Happy Frantically Getting Ready for Christmas, or whatever else is occupying you this week.
Maybe even Happy Quilting? I hope so!

300 Quilts · Christmas Quilts · Free Quilt Pattern · Gridsters

Tannenbaum, in construction

Many years ago, my mother stayed up all night on the 24th of December, worried that the child she was carrying would actually come on the due date of Christmas Eve. Who would help the other three young girls? Who would get the ironing done? But I did not arrive on my due date. Nor on New Year’s Eve. But I came 12 days later on Twelfth Night, and dodged forever having my birthday on Christmas. (And she did get up early that morning to get the ironing done before she went to the hospital.) Now I share a birthday with Richard Nixon, the arrival of the Three Kings and the Storming of the Capital.

Why do I bring this up? Because Tannenbaum will most likely suffer the same fate, arriving somewhere around Twelfth Night. It’s because I wanted a longer drop on the sides, and didn’t have enough of the beige fabric (earlier version is seen here). So as long as I was playing around, what would the quilt look like with red? I quite liked it. Many iterations and consultations with my quilt gurus (I have a couple) and I ordered some more red fabric. Like me, in my almost early days…this probably won’t be done by Christmas.

Trying it out for size; I like it!

Chart analysis records:

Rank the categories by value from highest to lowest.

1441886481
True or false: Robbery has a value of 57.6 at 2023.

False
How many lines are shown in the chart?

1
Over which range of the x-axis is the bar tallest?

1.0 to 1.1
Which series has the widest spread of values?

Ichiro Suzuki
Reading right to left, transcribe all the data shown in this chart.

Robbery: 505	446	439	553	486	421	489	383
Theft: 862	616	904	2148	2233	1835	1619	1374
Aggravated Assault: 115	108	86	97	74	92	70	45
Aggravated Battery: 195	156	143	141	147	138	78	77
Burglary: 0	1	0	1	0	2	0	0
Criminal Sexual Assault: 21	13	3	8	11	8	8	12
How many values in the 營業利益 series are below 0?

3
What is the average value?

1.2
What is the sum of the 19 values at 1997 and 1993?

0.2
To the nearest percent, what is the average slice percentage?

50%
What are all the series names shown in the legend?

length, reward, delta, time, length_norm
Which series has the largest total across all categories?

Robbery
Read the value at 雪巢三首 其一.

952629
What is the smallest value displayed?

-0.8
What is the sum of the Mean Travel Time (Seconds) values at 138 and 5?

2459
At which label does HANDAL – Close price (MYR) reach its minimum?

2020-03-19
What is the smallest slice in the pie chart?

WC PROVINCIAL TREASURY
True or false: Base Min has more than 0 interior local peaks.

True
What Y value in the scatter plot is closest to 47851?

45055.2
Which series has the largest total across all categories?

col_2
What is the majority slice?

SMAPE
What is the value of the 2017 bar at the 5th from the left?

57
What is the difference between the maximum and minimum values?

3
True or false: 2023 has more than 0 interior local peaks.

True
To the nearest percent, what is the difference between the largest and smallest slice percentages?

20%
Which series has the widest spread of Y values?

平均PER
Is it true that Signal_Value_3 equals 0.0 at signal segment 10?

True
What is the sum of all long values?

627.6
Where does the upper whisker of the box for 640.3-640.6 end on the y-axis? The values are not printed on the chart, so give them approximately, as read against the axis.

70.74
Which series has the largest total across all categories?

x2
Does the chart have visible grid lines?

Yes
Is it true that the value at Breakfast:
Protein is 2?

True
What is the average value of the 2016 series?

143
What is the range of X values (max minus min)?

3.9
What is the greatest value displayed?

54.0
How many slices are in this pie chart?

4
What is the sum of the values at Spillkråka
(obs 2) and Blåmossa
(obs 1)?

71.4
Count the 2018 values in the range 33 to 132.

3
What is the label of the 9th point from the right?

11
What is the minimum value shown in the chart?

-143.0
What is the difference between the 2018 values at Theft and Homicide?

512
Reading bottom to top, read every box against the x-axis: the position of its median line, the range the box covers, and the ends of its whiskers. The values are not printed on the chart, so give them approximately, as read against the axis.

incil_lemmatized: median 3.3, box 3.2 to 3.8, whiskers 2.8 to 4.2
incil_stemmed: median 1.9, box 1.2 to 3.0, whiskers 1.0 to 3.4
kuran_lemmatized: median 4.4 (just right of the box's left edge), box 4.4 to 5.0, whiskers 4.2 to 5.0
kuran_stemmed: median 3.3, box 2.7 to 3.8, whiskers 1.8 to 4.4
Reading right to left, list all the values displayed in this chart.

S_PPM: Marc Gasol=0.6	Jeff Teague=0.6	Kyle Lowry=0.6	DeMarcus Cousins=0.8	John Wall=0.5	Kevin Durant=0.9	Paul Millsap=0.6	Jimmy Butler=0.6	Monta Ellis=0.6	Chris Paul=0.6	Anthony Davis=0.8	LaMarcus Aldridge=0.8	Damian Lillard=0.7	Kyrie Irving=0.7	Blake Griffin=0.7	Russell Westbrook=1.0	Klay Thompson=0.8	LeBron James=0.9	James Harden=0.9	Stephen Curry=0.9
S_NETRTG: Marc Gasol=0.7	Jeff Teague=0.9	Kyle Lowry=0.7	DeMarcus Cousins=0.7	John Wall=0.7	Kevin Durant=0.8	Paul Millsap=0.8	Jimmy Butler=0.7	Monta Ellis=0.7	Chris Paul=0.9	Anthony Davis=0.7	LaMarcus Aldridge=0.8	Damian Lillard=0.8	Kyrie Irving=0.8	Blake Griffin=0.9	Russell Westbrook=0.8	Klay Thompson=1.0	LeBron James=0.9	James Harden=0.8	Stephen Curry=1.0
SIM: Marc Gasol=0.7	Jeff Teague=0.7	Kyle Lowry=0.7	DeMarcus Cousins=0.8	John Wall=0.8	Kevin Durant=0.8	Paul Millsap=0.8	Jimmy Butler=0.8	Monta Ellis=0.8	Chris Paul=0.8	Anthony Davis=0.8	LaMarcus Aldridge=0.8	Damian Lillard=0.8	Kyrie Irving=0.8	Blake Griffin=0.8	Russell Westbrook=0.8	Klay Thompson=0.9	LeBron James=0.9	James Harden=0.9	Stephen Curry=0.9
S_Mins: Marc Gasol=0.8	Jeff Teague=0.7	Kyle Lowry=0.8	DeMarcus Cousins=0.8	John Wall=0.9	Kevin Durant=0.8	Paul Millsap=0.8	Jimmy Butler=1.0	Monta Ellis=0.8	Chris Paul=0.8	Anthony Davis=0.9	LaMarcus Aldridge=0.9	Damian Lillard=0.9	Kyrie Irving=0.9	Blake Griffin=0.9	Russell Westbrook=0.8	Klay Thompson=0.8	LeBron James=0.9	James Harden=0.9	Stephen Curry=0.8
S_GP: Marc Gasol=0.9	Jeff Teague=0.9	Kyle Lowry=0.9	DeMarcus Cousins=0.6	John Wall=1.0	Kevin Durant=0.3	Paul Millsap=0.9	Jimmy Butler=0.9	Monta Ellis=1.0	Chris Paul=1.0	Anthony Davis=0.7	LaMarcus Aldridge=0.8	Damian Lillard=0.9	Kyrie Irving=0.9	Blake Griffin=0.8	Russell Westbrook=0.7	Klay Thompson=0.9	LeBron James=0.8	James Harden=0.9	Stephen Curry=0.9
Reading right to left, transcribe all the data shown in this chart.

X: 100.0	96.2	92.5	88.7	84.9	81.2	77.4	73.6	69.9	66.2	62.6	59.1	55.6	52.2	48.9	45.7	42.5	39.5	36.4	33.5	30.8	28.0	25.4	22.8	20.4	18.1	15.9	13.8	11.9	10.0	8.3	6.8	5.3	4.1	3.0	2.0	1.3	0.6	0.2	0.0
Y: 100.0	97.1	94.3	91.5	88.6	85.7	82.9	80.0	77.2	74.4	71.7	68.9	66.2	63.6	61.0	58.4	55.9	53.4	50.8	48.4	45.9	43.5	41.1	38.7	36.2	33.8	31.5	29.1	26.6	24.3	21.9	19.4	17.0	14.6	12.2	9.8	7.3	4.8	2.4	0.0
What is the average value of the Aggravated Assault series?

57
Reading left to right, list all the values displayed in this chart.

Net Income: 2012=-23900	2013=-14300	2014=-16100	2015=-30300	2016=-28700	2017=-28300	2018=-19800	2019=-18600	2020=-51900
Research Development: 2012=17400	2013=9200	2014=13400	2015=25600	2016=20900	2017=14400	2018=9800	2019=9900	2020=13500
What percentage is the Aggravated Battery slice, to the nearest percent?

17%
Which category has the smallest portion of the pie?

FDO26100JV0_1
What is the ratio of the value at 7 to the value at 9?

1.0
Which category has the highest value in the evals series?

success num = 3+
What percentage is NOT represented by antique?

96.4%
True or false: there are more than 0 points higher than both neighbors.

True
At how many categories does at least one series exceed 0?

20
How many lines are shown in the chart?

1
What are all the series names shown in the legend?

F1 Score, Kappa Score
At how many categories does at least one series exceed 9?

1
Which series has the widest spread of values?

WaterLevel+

What you need to do:
1. Print the quilting post from "Why do I bring" up to and including "size; I like it!".
2. In the quilting post, what does the writer say she shares a birthday with? List all of them.
3. Answer these questions from the quilting post:
(a) How many other young girls did the mother worry about?
(b) Which fabric did the writer not have enough of?
(c) What color fabric did the writer order more of?
None of these chart analysis lines are needed.

List of solutions:
1.
Why do I bring this up? Because Tannenbaum will most likely suffer the same fate, arriving somewhere around Twelfth Night. It’s because I wanted a longer drop on the sides, and didn’t have enough of the beige fabric (earlier version is seen here). So as long as I was playing around, what would the quilt look like with red? I quite liked it. Many iterations and consultations with my quilt gurus (I have a couple) and I ordered some more red fabric. Like me, in my almost early days…this probably won’t be done by Christmas.

Trying it out for size; I like it!

2.
Richard Nixon
the arrival of the Three Kings
the Storming of the Capital

3.
(a) Three
(b) The beige fabric
(c) Red